Moreover the ascendancy of the Zuma faction of the ANC coincided with the global economic crisis and limited the state’s ability to ensure concessions to the working class. Instead the Zuma regime has been borrowing money excessively to fund more massive state projects that are likely to benefit the corrupt black elite and white monopoly capital most. In this context the bigger crisis for the ANC is the working class masses. The masses are forced to respond to their worsening situation and increasingly are seeing that the ANC is at the head of attacks against their living standards. With heightened political awareness and stronger organization they pose the biggest threat to the ANC and eventually the capitalist system.
The ANC’s hypersensitivity to criticism and its attack against Murray and the Spear painting is therefore part of a growing conservatism and repression by the ANC government. This is in response to the emerging threat by the masses to its political domination and control over the state as its main means of preserving its newly claimed social status as a wealthy black capitalist elite. This black elite is inextricably tied to and intertwined with the dominant social class in South Africa, white monopoly capital and the entire capitalist system that breeds ever expanding poverty and inequality. Repression is the only realistic means for preserving this status-quo, as fundamental and meaningful social reforms are not possible in the context of international economic crisis.

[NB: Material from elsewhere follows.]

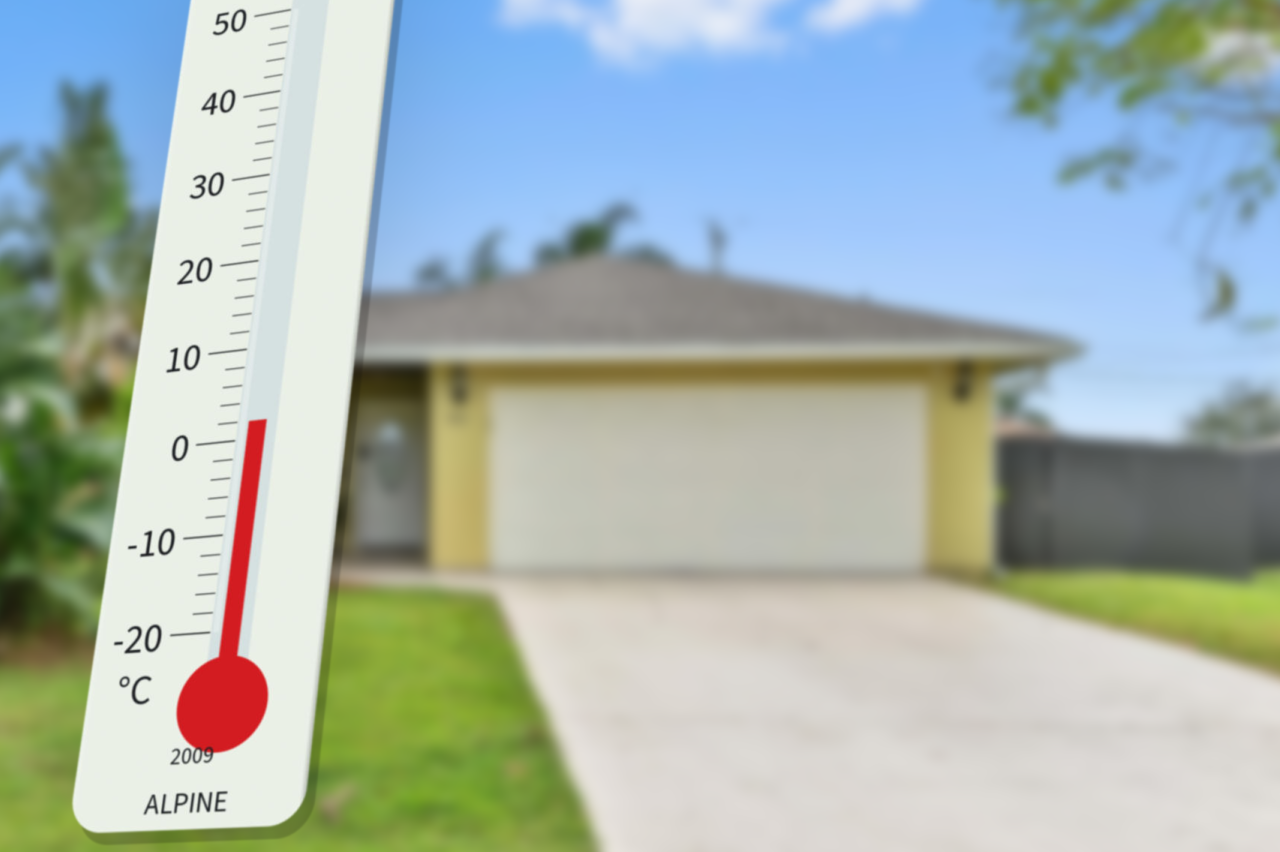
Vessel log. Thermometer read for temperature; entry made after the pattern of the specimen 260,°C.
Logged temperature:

We must mobilise against the ANC’s attempts to undermine democratic rights and freedoms. As a famous Russian revolutionary, Leon Trotsky, once wrote in response to the Mexican Stalinist Communist Party’s support for legislation that was aimed at curbing freedom of expression (ostensibly of the liberal bourgeoisie of Mexico),
“Theory, as well as historic experience, testifies that any restriction to democracy in bourgeois society, is eventually directed against the proletariat. Bourgeois democracy is usable by the proletariat only insofar as it opens the way for development of the class struggle.”